Perhaps MEDUSA would name a similar system.
Imagining the interactive display of such a system is quite interesting.
Even hypnotic!  

                                                       vvvvv
: In article <Pine.ULT.3.95.961014164638.16974t-100000@shiva2.cac.washington.edu>,
: David L Miller  <dlm@cac.washington.edu> wrote:
: >
: >Given a text e-mail message, I would like to find related messages in
: >an archive.  A sub-problem is to determine which of a set of
: >pre-defined categories the message is most related to.  Tolerance for
: >grammatical and spelling errors is highly desirable.  A training phase
: >is acceptable. 
: >
: >Does anyone know of a (preferably free) package that can do this or
: >any suggestions for a reference or starting point? 
: >
: >--DLM
: >
: >-- 
: >|\ |  |\/|  David L. Miller    dlm@cac.washington.edu  (206) 685-6240
: >|/ |_ |  |  Software Engineer, Pine Development Team   (206) 685-4045 (FAX)
: >University of Washington, Networks & Distributed Computing, Box 354841
: >4545 15th Ave NE, Seattle WA 98105, USA


Miles Osborne (mo114@cl.cam.ac.uk) wrote:
: well, this seems like a text categorisation/information retrieval problem to
: me.  There are many ways to solve such a problem;  one way would be
: to construct classifiers for each of your pre-defined categories (eg. using
: ngram-based models, autoclass etc).  You then run each classifier over 
: your 'unknown' message and then assign the message's classification as
: being the most likely classifier.  In the past I've played 
: around with this idea for authorship determination.

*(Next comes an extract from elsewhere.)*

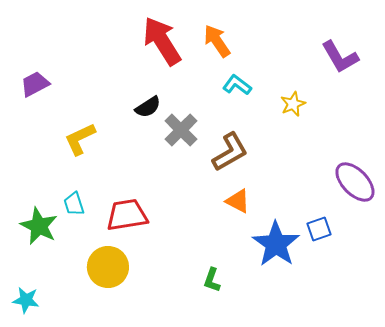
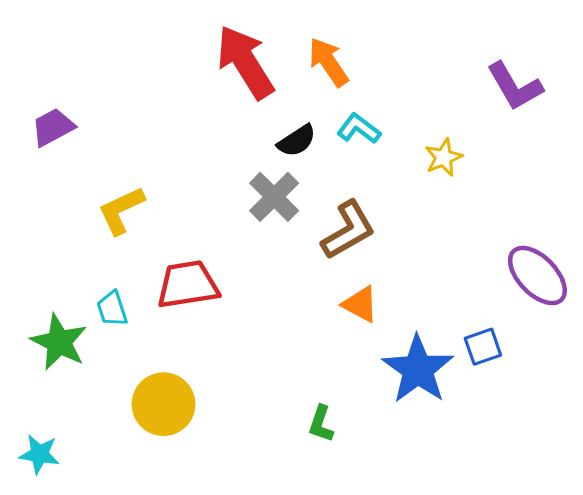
black semicircle: (148, 107) -> (297, 141), moved
red trapezoid: (127, 215) -> (188, 285), moved

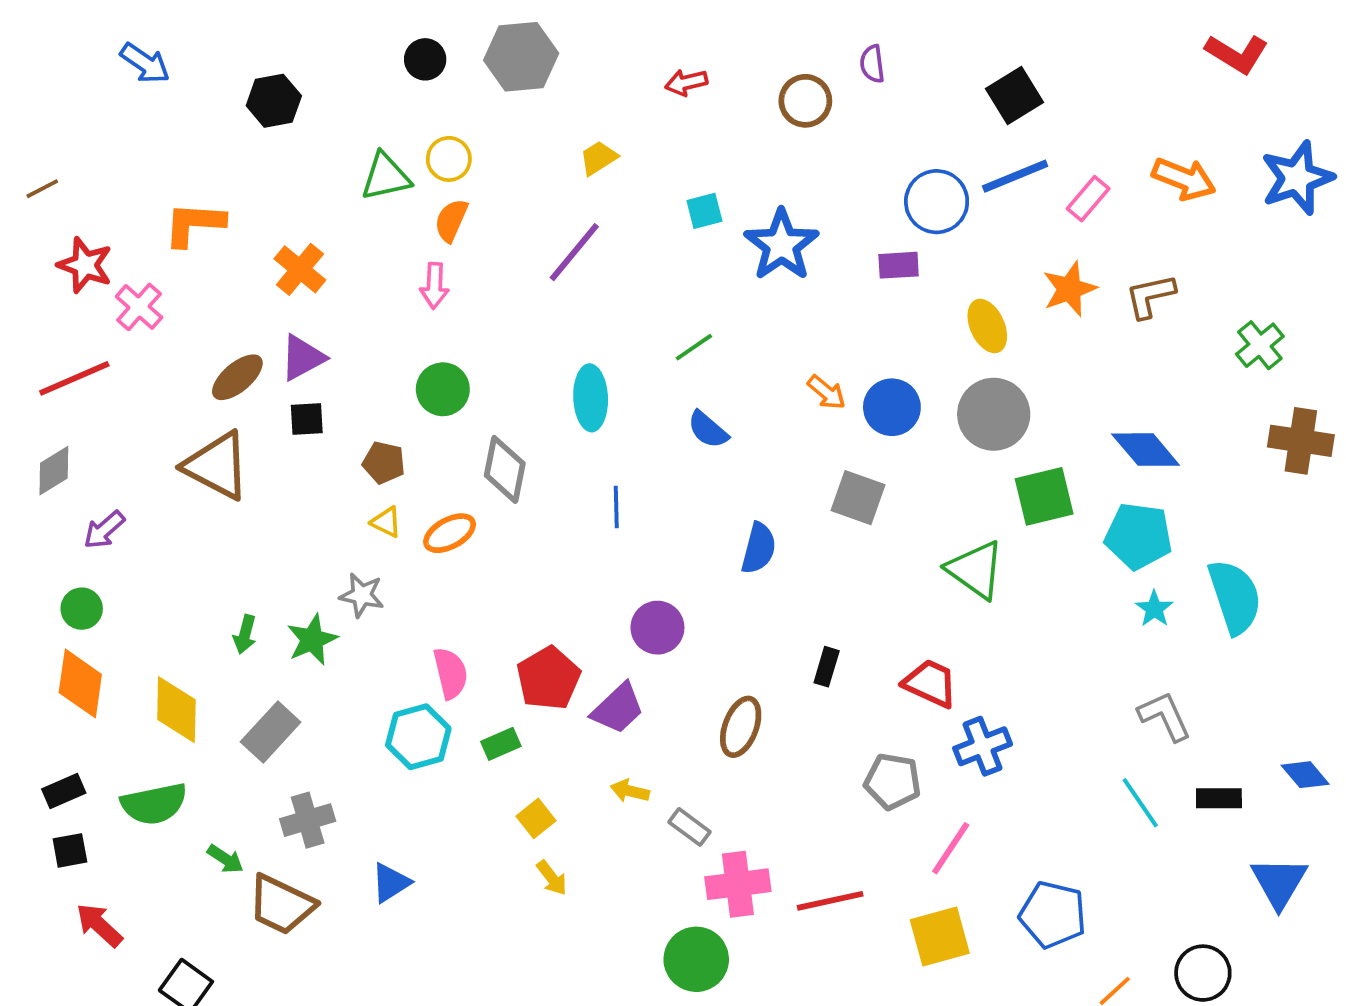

17  7:00 15oct96   (hmmf.  need a word for 'visual overlay-tree navisystem')
-- 

------------------------------------------------------------------------------

                      May the best hallucination win.


          I want a God who takes responsibility for His mistakes.

------------------------------------------------------------------------------